Le médiateur recherche une solution consensuelle. Cela consiste à travailler sur les besoins respectifs de chacun et à mettre une solution en commun. « On passe de l’agressivité compétitive à une attitude de construction », poursuit Françoise Housty.

Le silence constructif est une notion importante, c’est celui qu’il faut respecter (pauses de réflexion).

Et l’écoute active, c’est participer à la recherche de l’autre.

Le médiateur aviseur est celui qui donne son avis, il est plus proche du conciliateur. Le médiateur accoucheur ne dit rien, il fait accoucher la solution.

Le médiateur facilitateur se donne pour mission de faciliter l’échange entre les personnes (techniques de conduite d’entretien, de recherche de l’information). Il permet de travailler sur les deux précédentes visions, ce qui est souvent recherché.

Il est possible de commencer par de la médiation et de finir par de l’arbitrage si les personnes n’arrivent pas à se mettre d’accord.

En utilisant des techniques d’entretien, on se met aussi à l’abri des risques de partialité. Cela permet de renforcer la sécurité des échanges, d’adopter une vraie posture de tiers et d’exposer les vraies causes profondes du conflit. La plupart des conflits ont comme source un malentendu ou la simple méconnaissance d’une information. Cela passe par un cycle d’interprétation, puis la personne ajoute des jugements de valeur. Ainsi, on ne voit pas du tout l’autre comme il est.

Le conflit

Le conflit cognitif s’appuie sur l’élaboration d’une pensée, d’un raisonnement.

Le conflit affectif est un problème relationnel ou de compréhension entre les personnes, qui empêche de passer à la vitesse supérieure et à la résolution du conflit cognitif.

La multidimensionnalité du conflit entraîne la multianalyse du conflit. Se mettre en situation de gestion du conflit, c’est prendre toute la dimension de celui-ci.

Selon Laurent Izac, dans la médiation, il n’y a pas de contradictoire, mais il y a de l’équité. Pour que chacun ait conscience de cette équité, chacun doit avoir le sentiment d’être traité par le médiateur de façon juste. Françoise Housty insiste : « S’il y a une quelconque suspicion de non-équité, cela pose problème. Judiciairement, nous ne sommes pas dans une pratique contradictoire. Mais c’est une pratique contradictoire où se déroule un échange. On respecte un temps égal par personne, dans les mêmes conditions, parce qu’on est tenu à une obligation de confidentialité. Dans la médiation, c’est un rapport d’égalité. Le médiateur doit avoir la confiance des deux parties. » Il s’agit d’un dialogue en face-à-face entre les deux “médiés” (l’un regarde l’autre et lui parle), alors que, dans le processus judiciaire, c’est un dialogue en triangle, (ce qui est totalement différent, car on parle au juge).

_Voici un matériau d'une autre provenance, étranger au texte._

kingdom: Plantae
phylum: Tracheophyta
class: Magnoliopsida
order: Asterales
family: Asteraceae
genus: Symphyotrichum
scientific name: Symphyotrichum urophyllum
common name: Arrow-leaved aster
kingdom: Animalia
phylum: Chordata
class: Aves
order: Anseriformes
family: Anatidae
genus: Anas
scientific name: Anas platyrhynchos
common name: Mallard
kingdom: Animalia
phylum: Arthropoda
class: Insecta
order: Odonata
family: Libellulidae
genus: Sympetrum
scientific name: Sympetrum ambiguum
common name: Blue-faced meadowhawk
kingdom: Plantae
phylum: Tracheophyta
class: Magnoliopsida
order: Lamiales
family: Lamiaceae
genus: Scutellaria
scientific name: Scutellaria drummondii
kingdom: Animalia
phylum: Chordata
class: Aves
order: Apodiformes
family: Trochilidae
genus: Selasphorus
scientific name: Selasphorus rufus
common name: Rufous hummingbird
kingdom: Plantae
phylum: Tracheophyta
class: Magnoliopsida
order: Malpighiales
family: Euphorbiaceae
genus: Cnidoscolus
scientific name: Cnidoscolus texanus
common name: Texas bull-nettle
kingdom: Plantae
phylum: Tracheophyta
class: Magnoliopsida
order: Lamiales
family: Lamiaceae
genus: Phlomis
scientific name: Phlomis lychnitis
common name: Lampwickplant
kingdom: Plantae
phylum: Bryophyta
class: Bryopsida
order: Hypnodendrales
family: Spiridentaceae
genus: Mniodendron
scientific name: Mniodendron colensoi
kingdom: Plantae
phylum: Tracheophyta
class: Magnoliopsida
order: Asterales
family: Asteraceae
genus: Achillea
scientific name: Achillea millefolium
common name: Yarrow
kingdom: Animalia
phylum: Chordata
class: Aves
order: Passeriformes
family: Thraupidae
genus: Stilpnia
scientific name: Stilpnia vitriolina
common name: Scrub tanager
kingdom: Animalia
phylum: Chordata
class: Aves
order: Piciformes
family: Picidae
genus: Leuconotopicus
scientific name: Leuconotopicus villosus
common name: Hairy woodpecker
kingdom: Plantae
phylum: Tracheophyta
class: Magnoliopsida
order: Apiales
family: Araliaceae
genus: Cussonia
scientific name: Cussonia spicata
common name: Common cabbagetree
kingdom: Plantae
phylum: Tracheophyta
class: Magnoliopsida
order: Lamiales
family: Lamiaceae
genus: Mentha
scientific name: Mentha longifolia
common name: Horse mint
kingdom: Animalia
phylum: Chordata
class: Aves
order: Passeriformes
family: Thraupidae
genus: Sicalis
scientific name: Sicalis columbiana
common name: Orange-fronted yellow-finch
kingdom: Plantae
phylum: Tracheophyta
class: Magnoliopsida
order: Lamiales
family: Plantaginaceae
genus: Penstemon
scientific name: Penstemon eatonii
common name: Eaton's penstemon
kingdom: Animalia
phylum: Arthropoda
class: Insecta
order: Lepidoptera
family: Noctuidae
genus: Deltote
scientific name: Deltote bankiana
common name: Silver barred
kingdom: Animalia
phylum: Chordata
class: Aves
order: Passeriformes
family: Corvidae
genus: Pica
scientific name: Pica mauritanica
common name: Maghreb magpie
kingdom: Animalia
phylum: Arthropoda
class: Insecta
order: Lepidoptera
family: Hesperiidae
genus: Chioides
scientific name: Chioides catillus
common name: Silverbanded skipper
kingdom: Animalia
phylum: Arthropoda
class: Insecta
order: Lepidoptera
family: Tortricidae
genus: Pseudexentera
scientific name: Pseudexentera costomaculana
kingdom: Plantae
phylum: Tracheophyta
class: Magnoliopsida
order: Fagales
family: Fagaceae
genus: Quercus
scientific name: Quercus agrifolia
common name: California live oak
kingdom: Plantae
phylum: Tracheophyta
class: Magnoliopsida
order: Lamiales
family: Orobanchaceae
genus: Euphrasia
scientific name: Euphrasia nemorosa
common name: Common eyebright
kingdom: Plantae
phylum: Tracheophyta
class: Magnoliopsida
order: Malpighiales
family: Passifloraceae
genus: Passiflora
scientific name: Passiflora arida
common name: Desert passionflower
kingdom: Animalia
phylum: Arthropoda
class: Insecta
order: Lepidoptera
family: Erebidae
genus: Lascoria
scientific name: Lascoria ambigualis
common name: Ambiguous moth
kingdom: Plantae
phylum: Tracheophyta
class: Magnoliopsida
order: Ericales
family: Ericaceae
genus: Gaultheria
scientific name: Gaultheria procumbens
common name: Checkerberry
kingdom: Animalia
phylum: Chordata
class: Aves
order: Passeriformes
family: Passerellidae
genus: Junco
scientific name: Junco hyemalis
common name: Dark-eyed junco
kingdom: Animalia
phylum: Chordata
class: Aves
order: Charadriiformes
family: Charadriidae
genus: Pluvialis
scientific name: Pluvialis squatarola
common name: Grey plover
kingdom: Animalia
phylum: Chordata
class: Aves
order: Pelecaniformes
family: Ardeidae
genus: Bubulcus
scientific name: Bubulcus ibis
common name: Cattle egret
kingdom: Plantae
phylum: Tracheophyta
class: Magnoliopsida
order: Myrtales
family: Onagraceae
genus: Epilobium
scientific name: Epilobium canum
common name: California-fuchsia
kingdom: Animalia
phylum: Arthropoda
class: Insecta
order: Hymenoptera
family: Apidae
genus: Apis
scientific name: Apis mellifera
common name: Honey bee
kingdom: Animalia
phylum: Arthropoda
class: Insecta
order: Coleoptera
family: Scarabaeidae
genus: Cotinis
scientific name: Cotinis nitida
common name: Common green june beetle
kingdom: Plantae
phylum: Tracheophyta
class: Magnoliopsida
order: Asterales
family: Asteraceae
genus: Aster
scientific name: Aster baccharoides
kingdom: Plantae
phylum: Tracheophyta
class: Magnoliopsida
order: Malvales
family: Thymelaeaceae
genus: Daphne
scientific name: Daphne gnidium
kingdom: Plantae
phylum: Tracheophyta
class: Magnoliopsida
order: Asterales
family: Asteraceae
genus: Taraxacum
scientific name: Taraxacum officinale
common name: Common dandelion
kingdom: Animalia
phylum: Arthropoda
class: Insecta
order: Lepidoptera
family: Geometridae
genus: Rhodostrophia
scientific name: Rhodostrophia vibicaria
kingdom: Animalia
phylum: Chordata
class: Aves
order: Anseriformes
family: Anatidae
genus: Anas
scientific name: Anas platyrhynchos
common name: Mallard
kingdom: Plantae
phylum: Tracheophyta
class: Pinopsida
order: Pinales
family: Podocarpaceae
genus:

Le médiateur n’est pas en retrait, il est très actif. Le médiateur facilitateur se donne les moyens, par-derrière, d’aller chercher les bonnes informations.

Conciliation versus médiation

« Le conciliateur propose une solution qu’il va lui-même construire au regard de ce que les parties ont exprimé, mais c’est quand même lui qui est l’auteur de la solution et les parties vont y adhérer ou pas. » La solution proposée par le conciliateur est un jugement d’adhésion. « Le médiateur va aider les médiés à la construire. La solution qui émane de la médiation est l’œuvre des médiés. »

Ghislaine Jançon, secrétaire générale de la Chambre nationale de discipline au Conseil national de l’Ordre des vétérinaires, ajoute que, lors de plainte entre confrères, « on part du principe que l’on est dans une profession où le principe de confraternité est dans notre Code. Si un litige se dessine, les confrères doivent tenter de se concilier. L’Ordre n’a rien à y voir. Mais il y a obligation de passer par l’Ordre pour une conciliation, qui n’est pas faite par lui mais organisé par lui. L’Ordre va essayer de trouver un médiateur et c’est tout ».

1 Maître de conférences et responsable pédagogique du diplôme universitaire (DU) de médiation à l’université Toulouse 1 Capitole (UT1, Haute-Garonne).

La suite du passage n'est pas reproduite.